[Page images and extracted text]

# # # # # # #

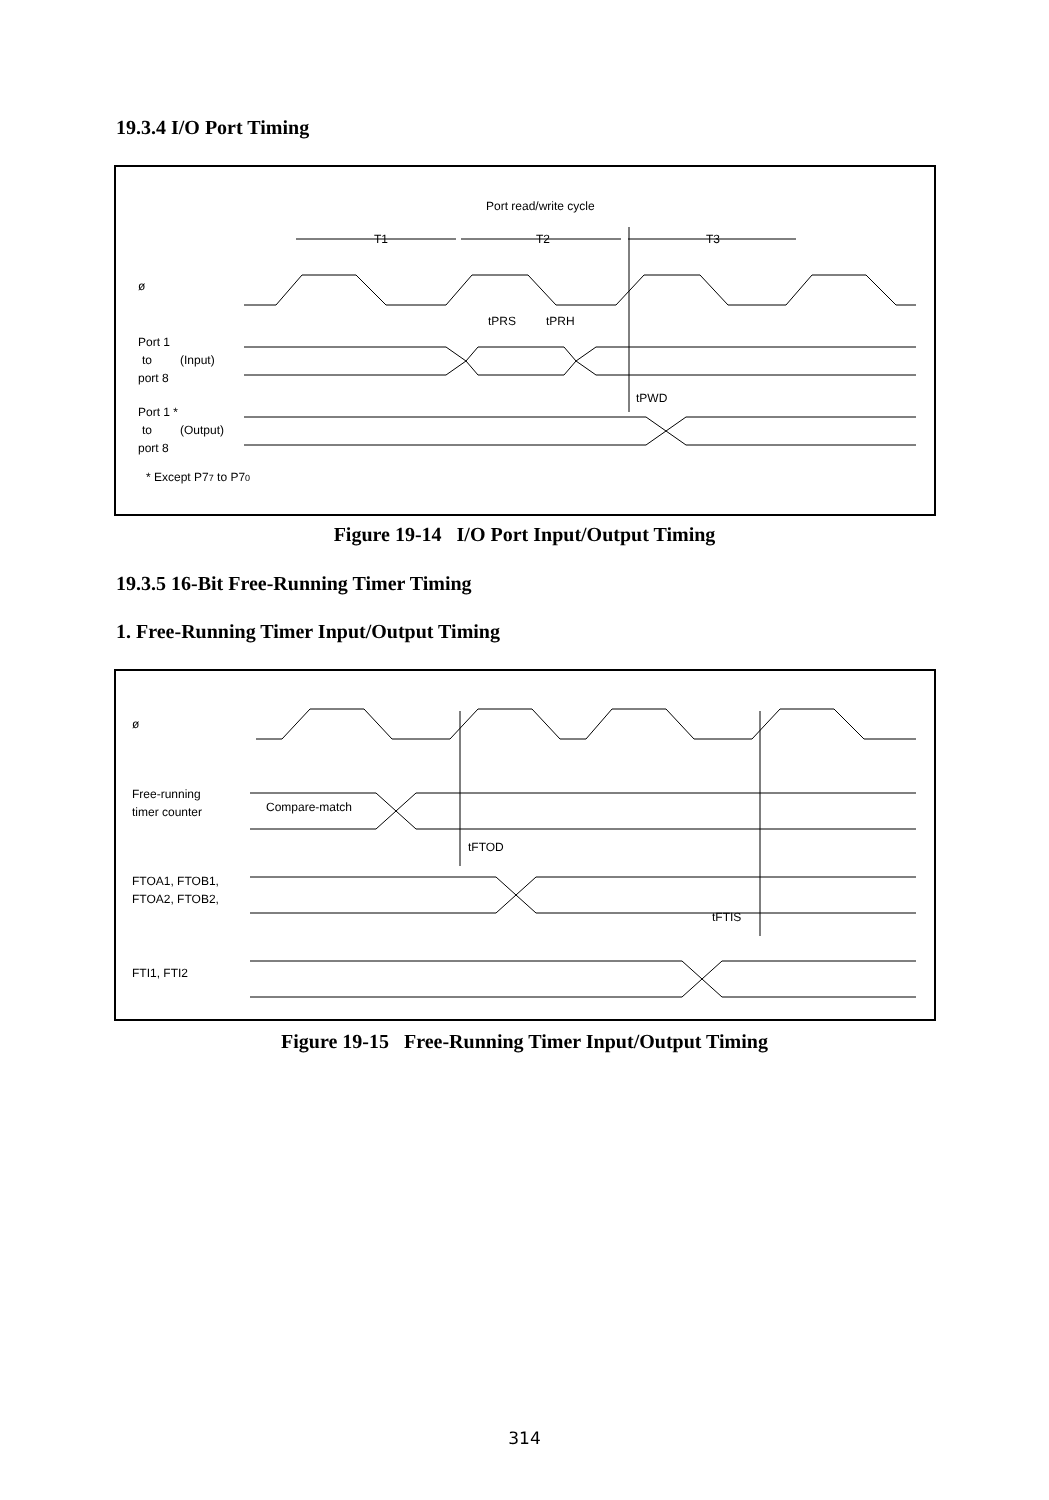19.3.4 I/O Port Timing
Port read/write cycle
T1
T2
T3
ø
tPRS
tPRH
Port 1
to
(Input)
port 8
tPWD
Port 1 *
to
(Output)
port 8
* Except P77 to P70
Figure 19-14 I/O Port Input/Output Timing
19.3.5 16-Bit Free-Running Timer Timing
1. Free-Running Timer Input/Output Timing
ø
Free-running
timer counter
Compare-match
tFTOD
FTOA1, FTOB1,
FTOA2, FTOB2,
tFTIS
FTI1, FTI2
Figure 19-15 Free-Running Timer Input/Output Timing
314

# # # # # # #

(WHAT TO DO): Transcribe every line from the records above without alteration, and leave out the images.

(ANSWER BELOW):
19.3.4 I/O Port Timing
Port read/write cycle
T1
T2
T3
ø
tPRS
tPRH
Port 1
to
(Input)
port 8
tPWD
Port 1 *
to
(Output)
port 8
* Except P77 to P70
Figure 19-14 I/O Port Input/Output Timing
19.3.5 16-Bit Free-Running Timer Timing
1. Free-Running Timer Input/Output Timing
ø
Free-running
timer counter
Compare-match
tFTOD
FTOA1, FTOB1,
FTOA2, FTOB2,
tFTIS
FTI1, FTI2
Figure 19-15 Free-Running Timer Input/Output Timing
314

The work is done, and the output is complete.